SERIGNAN - Poème d'Armand de Caunes : L'heure du berger
L’HEURE DU BERGERArmand de Caunes, fondateur du domaine viticole des Orpellières, était aussi poète.…

L’HEURE DU BERGER
Armand de Caunes, fondateur du domaine viticole des Orpellières, était aussi poète. Il a su “croquer” l’âme et l’ambiance si particulières du lieu à la tombée de la nuit. Ce poème est une ode à la nature et à sa beauté brutes qui ne laissent personne indifférent.
Les Orpellières, 15 août 1888
“Mon cher ami,
Vous me demandez ce que je fais à la campagne ?
Écoutez, profane, qui jamais n’avez su comprendre le bonheur de cette existence : votre horizon se limite au ruban bleu mal découpé, le jour, par les toitures irrégulières des maisons ; la nuit, les becs de gaz sont pour vous les étoiles de première grandeur.
Être citadin n’empêche pourtant pas d’être artiste ! – Avez-vous vu des peintures de Corot ?…
Il n’est pas encore jour ; la tiédeur d’une nuit sans sommeil m’attire vers la plage ; le silence absolu qui plane sur le reste de la nature n’est ici troublé que par le bruit monotone des flots expirant sur un sable fin.
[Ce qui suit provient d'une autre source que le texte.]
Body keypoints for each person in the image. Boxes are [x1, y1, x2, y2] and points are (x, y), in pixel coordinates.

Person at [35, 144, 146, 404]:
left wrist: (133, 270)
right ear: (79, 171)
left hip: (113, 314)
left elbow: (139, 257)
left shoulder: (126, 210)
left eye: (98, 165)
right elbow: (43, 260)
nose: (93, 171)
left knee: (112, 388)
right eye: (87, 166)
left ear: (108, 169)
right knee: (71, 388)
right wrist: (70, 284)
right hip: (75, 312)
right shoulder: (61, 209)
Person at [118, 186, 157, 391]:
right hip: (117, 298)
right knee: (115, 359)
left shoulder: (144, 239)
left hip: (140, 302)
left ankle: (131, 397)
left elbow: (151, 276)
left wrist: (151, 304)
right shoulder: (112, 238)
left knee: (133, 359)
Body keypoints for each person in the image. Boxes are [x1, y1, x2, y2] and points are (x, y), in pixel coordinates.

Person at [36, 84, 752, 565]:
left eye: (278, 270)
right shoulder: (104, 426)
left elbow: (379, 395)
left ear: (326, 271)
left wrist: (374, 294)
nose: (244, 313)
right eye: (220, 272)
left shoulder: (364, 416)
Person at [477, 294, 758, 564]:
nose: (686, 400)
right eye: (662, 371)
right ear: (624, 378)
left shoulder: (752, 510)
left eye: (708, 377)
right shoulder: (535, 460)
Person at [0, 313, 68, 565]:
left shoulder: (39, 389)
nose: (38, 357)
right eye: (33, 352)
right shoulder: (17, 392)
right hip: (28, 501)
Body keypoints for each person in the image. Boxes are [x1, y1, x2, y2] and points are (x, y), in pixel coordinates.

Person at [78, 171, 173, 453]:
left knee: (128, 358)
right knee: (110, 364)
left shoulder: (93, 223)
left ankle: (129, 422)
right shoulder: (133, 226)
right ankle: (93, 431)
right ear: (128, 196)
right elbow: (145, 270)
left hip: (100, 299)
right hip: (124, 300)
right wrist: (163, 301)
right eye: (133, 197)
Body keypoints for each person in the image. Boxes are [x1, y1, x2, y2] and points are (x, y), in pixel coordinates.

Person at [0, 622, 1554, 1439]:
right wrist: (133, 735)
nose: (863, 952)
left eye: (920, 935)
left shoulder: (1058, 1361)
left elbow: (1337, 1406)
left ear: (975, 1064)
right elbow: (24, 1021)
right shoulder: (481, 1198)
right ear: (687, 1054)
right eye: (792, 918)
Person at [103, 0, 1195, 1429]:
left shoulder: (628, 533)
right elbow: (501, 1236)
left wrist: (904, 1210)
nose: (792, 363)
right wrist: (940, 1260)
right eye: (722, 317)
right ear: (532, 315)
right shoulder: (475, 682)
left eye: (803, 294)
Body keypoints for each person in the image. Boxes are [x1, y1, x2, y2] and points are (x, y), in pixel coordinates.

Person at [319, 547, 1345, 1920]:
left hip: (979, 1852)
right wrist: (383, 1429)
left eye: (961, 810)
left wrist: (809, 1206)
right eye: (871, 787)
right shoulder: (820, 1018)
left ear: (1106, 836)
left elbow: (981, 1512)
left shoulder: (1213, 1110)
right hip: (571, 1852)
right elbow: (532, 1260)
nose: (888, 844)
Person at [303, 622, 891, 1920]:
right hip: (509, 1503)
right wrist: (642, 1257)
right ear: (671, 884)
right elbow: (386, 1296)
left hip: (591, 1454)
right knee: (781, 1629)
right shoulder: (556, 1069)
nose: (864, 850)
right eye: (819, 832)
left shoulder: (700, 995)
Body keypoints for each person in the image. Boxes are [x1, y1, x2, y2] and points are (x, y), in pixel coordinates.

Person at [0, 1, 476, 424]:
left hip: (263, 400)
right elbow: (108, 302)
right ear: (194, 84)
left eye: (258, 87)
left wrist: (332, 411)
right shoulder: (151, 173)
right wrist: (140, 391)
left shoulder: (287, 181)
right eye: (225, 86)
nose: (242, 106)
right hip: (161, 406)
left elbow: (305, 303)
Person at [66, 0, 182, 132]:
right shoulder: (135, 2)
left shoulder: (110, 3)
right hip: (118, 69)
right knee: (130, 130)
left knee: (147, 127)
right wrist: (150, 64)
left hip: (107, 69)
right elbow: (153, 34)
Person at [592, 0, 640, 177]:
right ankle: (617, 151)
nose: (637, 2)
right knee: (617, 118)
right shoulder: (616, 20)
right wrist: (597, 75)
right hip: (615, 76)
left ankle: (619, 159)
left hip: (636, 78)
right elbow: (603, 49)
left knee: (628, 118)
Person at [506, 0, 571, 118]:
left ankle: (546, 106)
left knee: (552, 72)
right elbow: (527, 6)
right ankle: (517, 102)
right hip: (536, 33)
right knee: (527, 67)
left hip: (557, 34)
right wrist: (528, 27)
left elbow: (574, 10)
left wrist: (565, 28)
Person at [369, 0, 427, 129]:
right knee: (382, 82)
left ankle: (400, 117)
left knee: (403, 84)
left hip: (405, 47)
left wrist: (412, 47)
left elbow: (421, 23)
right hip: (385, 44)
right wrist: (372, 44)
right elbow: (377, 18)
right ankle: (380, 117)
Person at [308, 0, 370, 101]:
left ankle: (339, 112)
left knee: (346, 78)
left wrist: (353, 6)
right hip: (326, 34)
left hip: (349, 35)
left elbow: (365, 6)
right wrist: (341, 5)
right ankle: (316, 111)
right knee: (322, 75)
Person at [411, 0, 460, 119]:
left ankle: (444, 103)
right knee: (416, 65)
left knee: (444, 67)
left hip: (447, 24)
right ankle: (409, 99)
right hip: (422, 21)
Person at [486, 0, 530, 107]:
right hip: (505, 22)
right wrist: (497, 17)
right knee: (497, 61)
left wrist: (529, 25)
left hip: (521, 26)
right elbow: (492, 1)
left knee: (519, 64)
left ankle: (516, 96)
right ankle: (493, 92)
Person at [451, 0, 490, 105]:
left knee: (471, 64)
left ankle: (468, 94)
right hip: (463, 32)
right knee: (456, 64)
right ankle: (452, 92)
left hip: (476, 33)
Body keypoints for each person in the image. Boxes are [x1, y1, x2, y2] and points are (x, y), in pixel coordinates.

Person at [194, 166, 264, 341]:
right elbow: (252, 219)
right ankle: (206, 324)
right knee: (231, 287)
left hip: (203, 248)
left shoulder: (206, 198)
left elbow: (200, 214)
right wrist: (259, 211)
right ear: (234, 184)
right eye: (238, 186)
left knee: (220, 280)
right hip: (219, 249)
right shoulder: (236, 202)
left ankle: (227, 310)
La silhouette des dunes se découpe au couchant malgré l’obscurité. Peu à peu, les étoiles s’effacent, un murmure s’élève en progressant du côté de la terre : un duvet blanc couronne les vagues, à l’horizon qui s’éclaire de plus en plus. Les objets autour de moi revêtent des formes régulières, les arbustes empruntent à l’aurore naissante une partie de sa couleur. J’ai hâte de gagner une dune élevée : de là, sans cesser d’entendre le bruissement des vagues je percevrai le gazouillement des oiseaux dans les branches des pins, le bourdonnement des insectes à mes pieds. Au ciel, faiblit l’éclat des étoiles, un voile blanc s’élève et s’étend : sur ce fond uni, une forme svelte et gracieuse, tendant la main vers un point que mes regards ont suivi, semble indiquer un brillant dont les feux vont s’éteindre : cette forme est celle d’une jeune femme qui entourent immobiles encore quelques brebis.
Réveil de la nature dans cette paix profonde, n’êtes-vous pas délicieux ! mon cœur bat plus fort et mon esprit s’enivre… Cette heure, où le soleil attend la chute d’une étoile pour apporter ses caresses à la nature, son amante à peine éveillée : cette heure où je partage avec tout ce qui m’entoure, le bonheur de vivre… c’est l’heure du berger”.